The Retention and compaction lesson covered how Kafka splits a log into segments and what retention/compaction does with them afterward. This one is a level up. The focus shifts from "how retention works" to "what retention I set on this topic and why exactly that". A couple of knobs on a topic decide what happens to your disk and how the cluster behaves during an incident. You want to understand what the operator is choosing.

Brew has two fundamentally different load profiles, and sizing is computed for the peak, not the average. An ordinary day — orders flow as a steady background. The free-coffee-Friday promo — brew.orders.v1 catches around 8000 orders per minute, and partitions, disk, and topic knobs all have to be sized for that peak in advance. "We'll add partitions later" never goes cleanly (you can increase them, but it reshuffles the hash distribution across keys), and disk space for promo Friday has to be there before Friday.

Start with partitions, then disk, then walk through the top configs, and finally pull it all together into three profiles that the topic-profiles program creates directly on the sandbox.

How many partitions

This is the first question when creating a new topic. The number is usually picked by gut feel, and you live with it for a long time (you can only increase it, and that reshuffles the hash distribution across keys — painful).

The base model is simple. A partition is the unit of parallelism. The number of partitions is the number of parallel consumers that can work in a single consumer group. One consumer takes one or more partitions; two groups on top of one topic work independently. The parallelism ceiling for a group equals the partition count. Below it — consumers idle.

The rough estimate goes like this. Take peak load in messages per second. Estimate how many a single consumer worker handles on your actual logic (not raw poll — real throughput with DB/HTTP calls/serialization). Divide. That's your minimum. Add 30–50% on top — room to grow and slack for rebalancing friction.

Example. On promo Friday brew.payments.v1 peaks at 8000 messages/sec; one payment-service worker handles 800 (validation, DB write, idempotency check). 8000 / 800 = 10 — that's the lower bound. With headroom — 12–16 partitions. Six is definitely not enough; thirty is overkill. On an ordinary day this stream is an order of magnitude lower, but we cut partitions for Friday — otherwise at peak payment-service hits the parallelism ceiling and payments start lagging.

The other side — partition cost. Every partition on every broker means files on disk, open file descriptors, indexes, metadata. A million and a half partitions won't drop a broker immediately, but the controller starts lagging on rebalance and startup, ISR churns, JVM heap (if you're in ZooKeeper era) bloats, and fetch requests between brokers become a chronic bottleneck. On a sandbox with three nodes that's far away, but "let's add 1000 partitions just in case" is still a bad idea even there.

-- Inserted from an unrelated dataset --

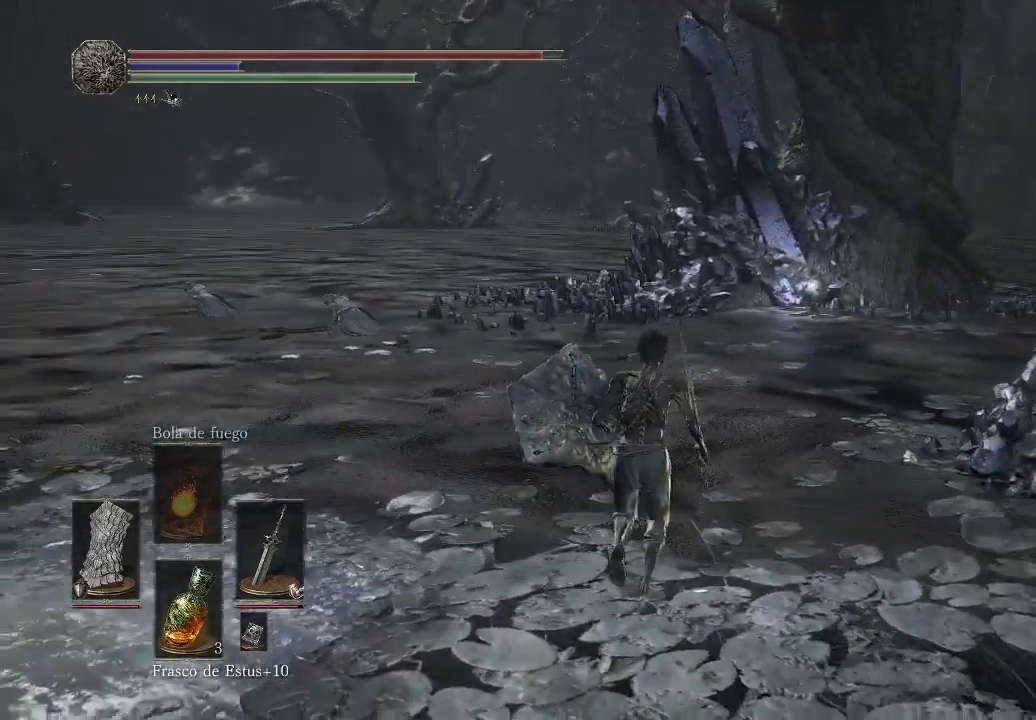
{"buttons": [], "left_stick": "up", "right_stick": "right", "events": []}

One more thing. Partitions with replication factor=3 mean triple copies of everything on different brokers. If a topic has 12 partitions, the cluster physically holds 36 partition replicas. That's not nothing.

Disk

Disk is easy to calculate if you forget nothing. The formula is bare arithmetic:

plaintext
disk = throughput × retention × replication_factor / compression_ratio

Throughput — in bytes per second (after batching, before compression). Retention — in seconds. Replication factor — usually 3. Compression ratio — how much the batch compresses. On JSON payloads zstd gives ~4×, lz4 ~2.5×; on binary Protobuf with few strings compression is weaker.

Example estimate. The brew.clickstream.v1 stream from the mobile app — events at 600 bytes each, 5000/sec on promo Friday, retention 7 days, RF=3, lz4 compression (~2.5×):

plaintext
3000000 bytes/s × 604800 s × 3 / 2.5 ≈ 2.18 TB

That's total across the cluster, not per node. To get per-node — divide by the node count and verify you have headroom for reassignments (when a broker goes down and its partitions temporarily live on two brokers instead of three — copies need to spread out, and disk must be enough).

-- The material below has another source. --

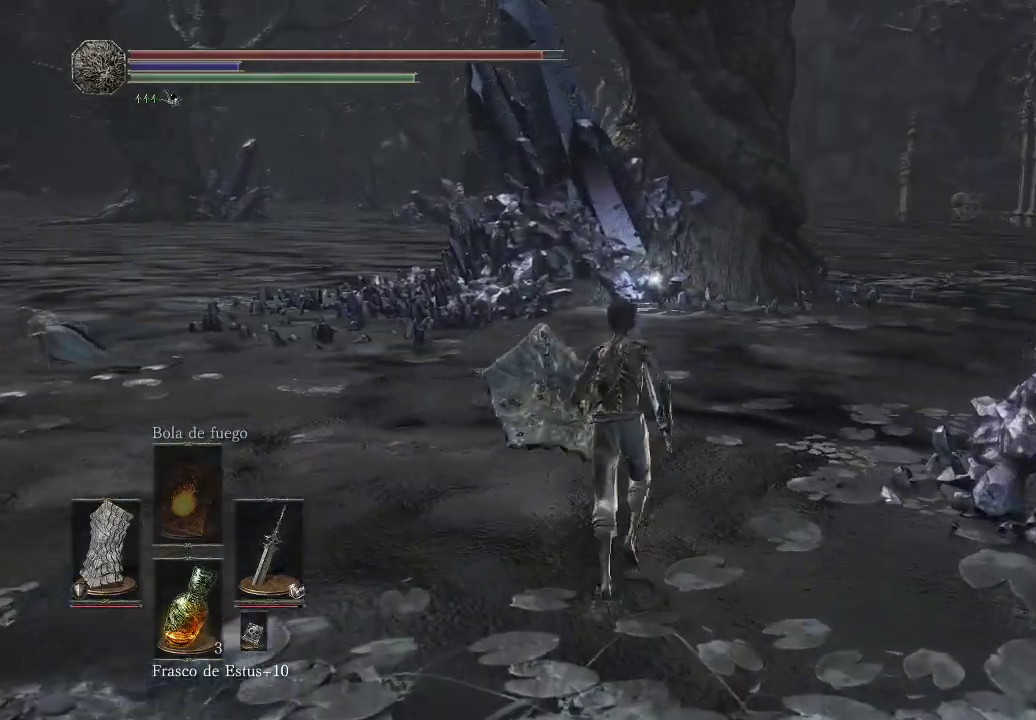
{"buttons": [], "left_stick": "up", "right_stick": "right", "events": []}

Always reserve headroom — at minimum 30%, better 50%. At peaks everything grows: retention ticks a bit longer, compression degrades, failover eats its own budget. A broker disk at 95% means an imminent incident, no matter how much "five percent" sounds like room: writes block, the controller starts complaining, and nobody wants to deal with that at 3 AM.

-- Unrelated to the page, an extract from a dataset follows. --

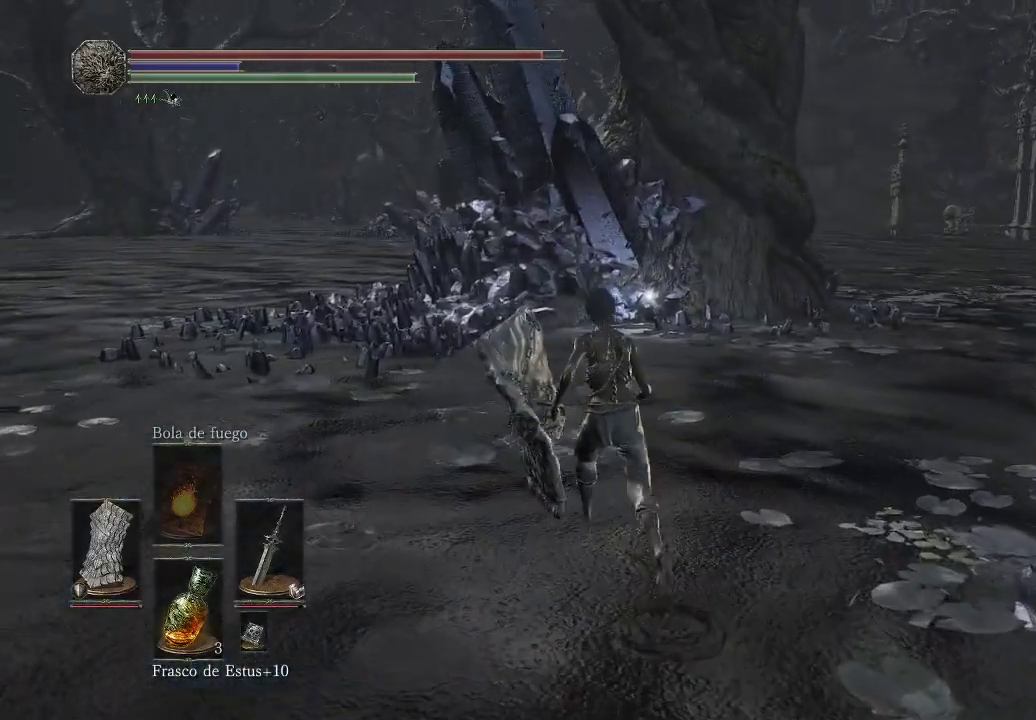
{"buttons": [], "left_stick": "up", "right_stick": "right", "events": []}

Topic configs that are actually worth tuning

The broker sets defaults for every knob. Defaults are a compromise designed for "something average". On real topics they're almost always adjusted.

Below are the knobs worth knowing off the top of your head.

cleanup.policy

Two policies from Retention and compactiondelete and compact. There's also compact,delete (both compact and retention trim old data). The choice is first and foremost the answer to "what lives in this topic". Event stream — delete. Per-key state snapshot — compact. Snapshot with TTL "delete profiles older than a year even if no tombstone arrived" — compact,delete.

Mix them up and you'll hit pain. With compact on events you lose everything except the latest version per key (and per-key order is useful in itself, for auditing). With delete on state, retention trims needed keys and downstream is left without current state.

retention.ms / retention.bytes

For delete topics — the main knobs. retention.ms is a TTL by time (cut by the age of the last record in a segment). retention.bytes is a log size limit per partition (per-partition, not per topic). Whichever condition fires first wins.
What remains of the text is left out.